Les profs ont «Calix» tatoué sur le coeur, comme ils disent. Jérôme Vanier y enseigne l'anglais depuis 30 ans. Mais ce qui l'allume le plus, ce sont les deux midis par semaine qu'il passe à enseigner bénévolement la guitare dans l'auditorium de l'école. L'un avec des débutants à qui il prête des guitares bas de gamme pour répéter à la maison. L'autre avec un orchestre, des élèves plus âgés passionnés de musique.

Ce midi-là, le groupe répète du Rancid, du Linkin Park et du Ariane Moffatt. «L'ouverture d'esprit n'est pas une fracture du crâne», chante une adolescente noire. Un jeune Libanais l'accompagne au piano. «C'est mon prodige», dit le prof d'anglais en montrant le frêle adolescent. «J'ai rarement vu un talent comme ça en 30 ans d'enseignement.»

Ce prodige n'a jamais pris de cours de musique. Il ne sait pas lire une partition. Mais il peut jouer n'importe quelle chanson au piano après l'avoir entendue une fois. L'ado vient d'une famille nombreuse. Et comme plusieurs autres élèves de Calixa, il a vu la guerre de près. Il était au Liban quand le conflit a éclaté à l'été 2006. «J'ai cru que j'allais mourir», raconte le garçon au regard vif.

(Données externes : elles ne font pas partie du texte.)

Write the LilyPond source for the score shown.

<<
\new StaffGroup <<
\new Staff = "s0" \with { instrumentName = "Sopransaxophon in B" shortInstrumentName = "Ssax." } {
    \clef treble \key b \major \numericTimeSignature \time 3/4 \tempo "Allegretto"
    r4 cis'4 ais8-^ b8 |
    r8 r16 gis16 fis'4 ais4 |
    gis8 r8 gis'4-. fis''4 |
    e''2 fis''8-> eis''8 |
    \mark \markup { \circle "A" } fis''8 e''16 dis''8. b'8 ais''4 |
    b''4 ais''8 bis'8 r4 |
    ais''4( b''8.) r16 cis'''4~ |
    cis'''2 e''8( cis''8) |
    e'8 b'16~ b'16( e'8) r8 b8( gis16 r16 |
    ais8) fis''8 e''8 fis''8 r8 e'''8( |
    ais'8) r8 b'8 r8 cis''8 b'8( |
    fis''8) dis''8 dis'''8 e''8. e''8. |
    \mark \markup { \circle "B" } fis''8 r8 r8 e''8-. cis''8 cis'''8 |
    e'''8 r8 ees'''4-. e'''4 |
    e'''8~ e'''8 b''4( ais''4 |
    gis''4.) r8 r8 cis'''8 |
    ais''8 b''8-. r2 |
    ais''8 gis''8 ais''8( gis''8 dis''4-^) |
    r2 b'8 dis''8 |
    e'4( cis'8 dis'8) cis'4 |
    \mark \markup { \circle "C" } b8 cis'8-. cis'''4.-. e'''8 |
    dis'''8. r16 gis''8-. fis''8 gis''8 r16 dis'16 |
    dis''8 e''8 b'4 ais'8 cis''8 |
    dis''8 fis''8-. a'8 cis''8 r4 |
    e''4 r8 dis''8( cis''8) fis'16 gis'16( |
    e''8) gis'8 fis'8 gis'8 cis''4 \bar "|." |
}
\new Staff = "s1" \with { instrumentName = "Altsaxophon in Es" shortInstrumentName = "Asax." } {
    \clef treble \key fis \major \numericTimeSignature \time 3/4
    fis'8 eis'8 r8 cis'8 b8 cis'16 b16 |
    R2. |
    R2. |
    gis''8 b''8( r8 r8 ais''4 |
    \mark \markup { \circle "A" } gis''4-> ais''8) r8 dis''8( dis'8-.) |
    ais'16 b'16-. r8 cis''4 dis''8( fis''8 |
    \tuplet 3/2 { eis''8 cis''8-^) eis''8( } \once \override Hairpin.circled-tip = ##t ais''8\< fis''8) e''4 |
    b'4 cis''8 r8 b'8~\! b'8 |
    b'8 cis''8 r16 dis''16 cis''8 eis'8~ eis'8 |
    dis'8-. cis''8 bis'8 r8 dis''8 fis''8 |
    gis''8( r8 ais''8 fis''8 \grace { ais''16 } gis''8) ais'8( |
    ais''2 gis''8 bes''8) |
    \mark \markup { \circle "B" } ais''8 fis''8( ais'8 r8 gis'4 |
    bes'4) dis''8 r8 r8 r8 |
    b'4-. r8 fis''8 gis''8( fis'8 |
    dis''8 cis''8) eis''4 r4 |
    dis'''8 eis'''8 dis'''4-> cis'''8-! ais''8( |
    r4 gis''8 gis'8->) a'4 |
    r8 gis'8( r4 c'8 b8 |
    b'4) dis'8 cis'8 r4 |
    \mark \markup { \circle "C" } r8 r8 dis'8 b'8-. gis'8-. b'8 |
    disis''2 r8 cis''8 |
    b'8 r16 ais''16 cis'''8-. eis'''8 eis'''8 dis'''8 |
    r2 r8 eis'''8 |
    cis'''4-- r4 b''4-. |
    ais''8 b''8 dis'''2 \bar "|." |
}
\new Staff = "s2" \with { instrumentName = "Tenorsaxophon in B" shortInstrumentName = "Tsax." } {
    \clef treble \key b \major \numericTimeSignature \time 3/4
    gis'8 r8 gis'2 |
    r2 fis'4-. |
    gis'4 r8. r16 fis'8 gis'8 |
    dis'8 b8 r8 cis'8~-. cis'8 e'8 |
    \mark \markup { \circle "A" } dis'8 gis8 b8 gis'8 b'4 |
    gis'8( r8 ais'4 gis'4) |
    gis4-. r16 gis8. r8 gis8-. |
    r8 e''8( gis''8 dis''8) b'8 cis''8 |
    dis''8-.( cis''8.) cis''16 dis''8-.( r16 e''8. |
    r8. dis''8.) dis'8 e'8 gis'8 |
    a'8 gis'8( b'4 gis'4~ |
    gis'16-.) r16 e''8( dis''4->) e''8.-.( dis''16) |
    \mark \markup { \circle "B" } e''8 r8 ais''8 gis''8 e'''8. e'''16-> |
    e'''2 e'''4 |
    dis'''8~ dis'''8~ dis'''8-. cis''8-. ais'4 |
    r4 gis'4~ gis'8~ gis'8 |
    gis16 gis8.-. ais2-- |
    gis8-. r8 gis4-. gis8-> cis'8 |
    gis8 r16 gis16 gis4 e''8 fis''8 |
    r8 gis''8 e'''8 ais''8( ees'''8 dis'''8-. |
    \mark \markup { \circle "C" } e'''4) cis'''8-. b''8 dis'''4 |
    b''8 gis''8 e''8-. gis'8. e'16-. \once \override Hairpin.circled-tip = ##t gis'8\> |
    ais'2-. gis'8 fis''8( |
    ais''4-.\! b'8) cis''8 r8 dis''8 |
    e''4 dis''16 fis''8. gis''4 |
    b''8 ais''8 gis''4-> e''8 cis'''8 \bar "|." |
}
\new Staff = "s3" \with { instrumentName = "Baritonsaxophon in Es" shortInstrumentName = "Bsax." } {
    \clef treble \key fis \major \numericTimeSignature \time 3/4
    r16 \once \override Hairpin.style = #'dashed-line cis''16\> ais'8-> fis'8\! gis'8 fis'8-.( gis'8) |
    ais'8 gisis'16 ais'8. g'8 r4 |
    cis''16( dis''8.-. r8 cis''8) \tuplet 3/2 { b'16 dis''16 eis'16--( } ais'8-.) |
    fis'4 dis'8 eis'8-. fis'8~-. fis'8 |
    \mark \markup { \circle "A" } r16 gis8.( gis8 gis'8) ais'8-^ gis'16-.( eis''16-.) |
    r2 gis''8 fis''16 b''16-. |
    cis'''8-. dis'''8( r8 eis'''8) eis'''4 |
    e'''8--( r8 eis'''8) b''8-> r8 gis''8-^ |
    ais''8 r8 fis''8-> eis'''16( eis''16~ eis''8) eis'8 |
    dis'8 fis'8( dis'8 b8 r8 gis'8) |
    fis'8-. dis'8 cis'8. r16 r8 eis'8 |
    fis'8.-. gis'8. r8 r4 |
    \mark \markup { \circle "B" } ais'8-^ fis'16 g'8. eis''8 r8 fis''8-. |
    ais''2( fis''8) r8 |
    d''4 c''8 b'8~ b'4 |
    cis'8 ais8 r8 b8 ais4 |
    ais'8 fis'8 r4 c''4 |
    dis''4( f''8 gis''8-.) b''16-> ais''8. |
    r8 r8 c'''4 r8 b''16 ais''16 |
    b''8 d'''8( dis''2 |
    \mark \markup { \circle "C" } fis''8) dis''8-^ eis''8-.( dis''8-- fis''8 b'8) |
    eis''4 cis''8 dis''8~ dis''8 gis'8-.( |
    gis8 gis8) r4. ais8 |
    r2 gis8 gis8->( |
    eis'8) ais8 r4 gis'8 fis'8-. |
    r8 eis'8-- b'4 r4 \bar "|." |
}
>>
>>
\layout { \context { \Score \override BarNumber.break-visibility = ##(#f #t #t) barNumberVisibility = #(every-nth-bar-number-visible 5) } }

M. Vanier tentera de convaincre ses parents de lui payer des cours. Sans se faire d'illusion. La priorité des nouveaux arrivants, c'est de payer le loyer et l'épicerie. Pas des cours de piano.

L'enseignant d'anglais n'échangerait pas sa place avec quiconque. «Je n'irais pas au privé. C'est une classe de jeunes privilégiés avec des attentes très liées au capitalisme. Ici, papa et maman ne sont pas souvent derrière leur jeune, mais les enfants ont beaucoup de gratitude.»

Mauvaise note de 10 sur 10



Calixa-Lavallée est dans le lot des 200 écoles secondaires en milieu défavorisé financées par le ministère de l'Éducation avec le programme Agir autrement. Elle a obtenu l'indice de pauvreté le plus élevé: 10 sur 10.

La bonne nouvelle? Cette mauvaise note s'accompagne de ressources supplémentaires. Il y a un éducateur spécialisé pour chaque niveau. Un travailleur social du CLSC à temps plein dans l'école. Une travailleuse communautaire chaque midi pour faire de l'animation dans un local réservé aux élèves de première secondaire.

Chaque jour, trois enseignants de l'école - c'est chacun leur tour - restent une heure de plus pour donner un coup de main aux élèves dans leurs devoirs. Pour motiver les jeunes à venir chercher de l'aide, chaque présence leur donne des points échangeables contre des sorties gratuites (La Ronde, par exemple). Une collation santé leur est servie. Et malgré toutes ces «conditions gagnantes», le programme n'attire vraiment pas beaucoup de jeunes.

Qu'à cela ne tienne, la direction et le personnel de Calixa ne se découragent pas. Ils en ont vu d'autres. L'équipe de basket benjamin garçon, aussi. Comme dans le film de Walt Disney Mighty Ducks, c'est l'équipe partie de loin, de très loin, qui a remporté la victoire au basket. Score: 74 contre 52 en faveur de Calixa.